Update the listing by replacing every "Visual Studio" with "the IDE", leaving everything else unchanged.

━━ DATA RECORDS

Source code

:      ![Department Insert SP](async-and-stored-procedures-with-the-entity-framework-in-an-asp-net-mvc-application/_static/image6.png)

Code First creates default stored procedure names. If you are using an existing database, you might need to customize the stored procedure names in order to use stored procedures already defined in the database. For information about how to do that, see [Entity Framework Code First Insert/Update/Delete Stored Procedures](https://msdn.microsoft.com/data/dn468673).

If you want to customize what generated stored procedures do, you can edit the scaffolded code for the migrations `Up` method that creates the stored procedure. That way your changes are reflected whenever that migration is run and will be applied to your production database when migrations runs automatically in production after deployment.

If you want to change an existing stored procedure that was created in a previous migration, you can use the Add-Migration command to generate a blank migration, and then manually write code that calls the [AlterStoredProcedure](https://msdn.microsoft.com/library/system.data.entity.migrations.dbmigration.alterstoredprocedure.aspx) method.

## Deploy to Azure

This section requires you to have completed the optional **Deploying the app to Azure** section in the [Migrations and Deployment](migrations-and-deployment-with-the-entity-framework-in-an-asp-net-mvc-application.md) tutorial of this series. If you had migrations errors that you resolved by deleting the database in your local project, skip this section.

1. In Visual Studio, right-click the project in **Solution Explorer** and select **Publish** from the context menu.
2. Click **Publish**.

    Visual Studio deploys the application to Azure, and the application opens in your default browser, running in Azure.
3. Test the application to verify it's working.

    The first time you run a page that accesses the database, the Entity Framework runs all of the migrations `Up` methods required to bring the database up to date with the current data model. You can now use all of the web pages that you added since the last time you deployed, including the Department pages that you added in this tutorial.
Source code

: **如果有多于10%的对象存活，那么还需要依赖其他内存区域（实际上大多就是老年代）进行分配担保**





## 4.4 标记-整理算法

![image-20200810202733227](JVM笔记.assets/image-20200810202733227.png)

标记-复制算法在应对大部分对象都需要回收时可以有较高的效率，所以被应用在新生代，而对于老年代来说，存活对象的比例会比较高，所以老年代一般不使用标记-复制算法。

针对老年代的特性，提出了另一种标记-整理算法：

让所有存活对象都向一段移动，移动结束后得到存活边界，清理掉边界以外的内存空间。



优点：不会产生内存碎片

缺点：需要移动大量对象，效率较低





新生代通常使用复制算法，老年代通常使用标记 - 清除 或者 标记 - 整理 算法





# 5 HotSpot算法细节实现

━━━━

**WORKED SOLUTION**.
Source code

:      ![Department Insert SP](async-and-stored-procedures-with-the-entity-framework-in-an-asp-net-mvc-application/_static/image6.png)

Code First creates default stored procedure names. If you are using an existing database, you might need to customize the stored procedure names in order to use stored procedures already defined in the database. For information about how to do that, see [Entity Framework Code First Insert/Update/Delete Stored Procedures](https://msdn.microsoft.com/data/dn468673).

If you want to customize what generated stored procedures do, you can edit the scaffolded code for the migrations `Up` method that creates the stored procedure. That way your changes are reflected whenever that migration is run and will be applied to your production database when migrations runs automatically in production after deployment.

If you want to change an existing stored procedure that was created in a previous migration, you can use the Add-Migration command to generate a blank migration, and then manually write code that calls the [AlterStoredProcedure](https://msdn.microsoft.com/library/system.data.entity.migrations.dbmigration.alterstoredprocedure.aspx) method.

## Deploy to Azure

This section requires you to have completed the optional **Deploying the app to Azure** section in the [Migrations and Deployment](migrations-and-deployment-with-the-entity-framework-in-an-asp-net-mvc-application.md) tutorial of this series. If you had migrations errors that you resolved by deleting the database in your local project, skip this section.

1. In the IDE, right-click the project in **Solution Explorer** and select **Publish** from the context menu.
2. Click **Publish**.

    the IDE deploys the application to Azure, and the application opens in your default browser, running in Azure.
3. Test the application to verify it's working.

    The first time you run a page that accesses the database, the Entity Framework runs all of the migrations `Up` methods required to bring the database up to date with the current data model. You can now use all of the web pages that you added since the last time you deployed, including the Department pages that you added in this tutorial.
Source code

: **如果有多于10%的对象存活，那么还需要依赖其他内存区域（实际上大多就是老年代）进行分配担保**





## 4.4 标记-整理算法

![image-20200810202733227](JVM笔记.assets/image-20200810202733227.png)

标记-复制算法在应对大部分对象都需要回收时可以有较高的效率，所以被应用在新生代，而对于老年代来说，存活对象的比例会比较高，所以老年代一般不使用标记-复制算法。

针对老年代的特性，提出了另一种标记-整理算法：

让所有存活对象都向一段移动，移动结束后得到存活边界，清理掉边界以外的内存空间。



优点：不会产生内存碎片

缺点：需要移动大量对象，效率较低





新生代通常使用复制算法，老年代通常使用标记 - 清除 或者 标记 - 整理 算法





# 5 HotSpot算法细节实现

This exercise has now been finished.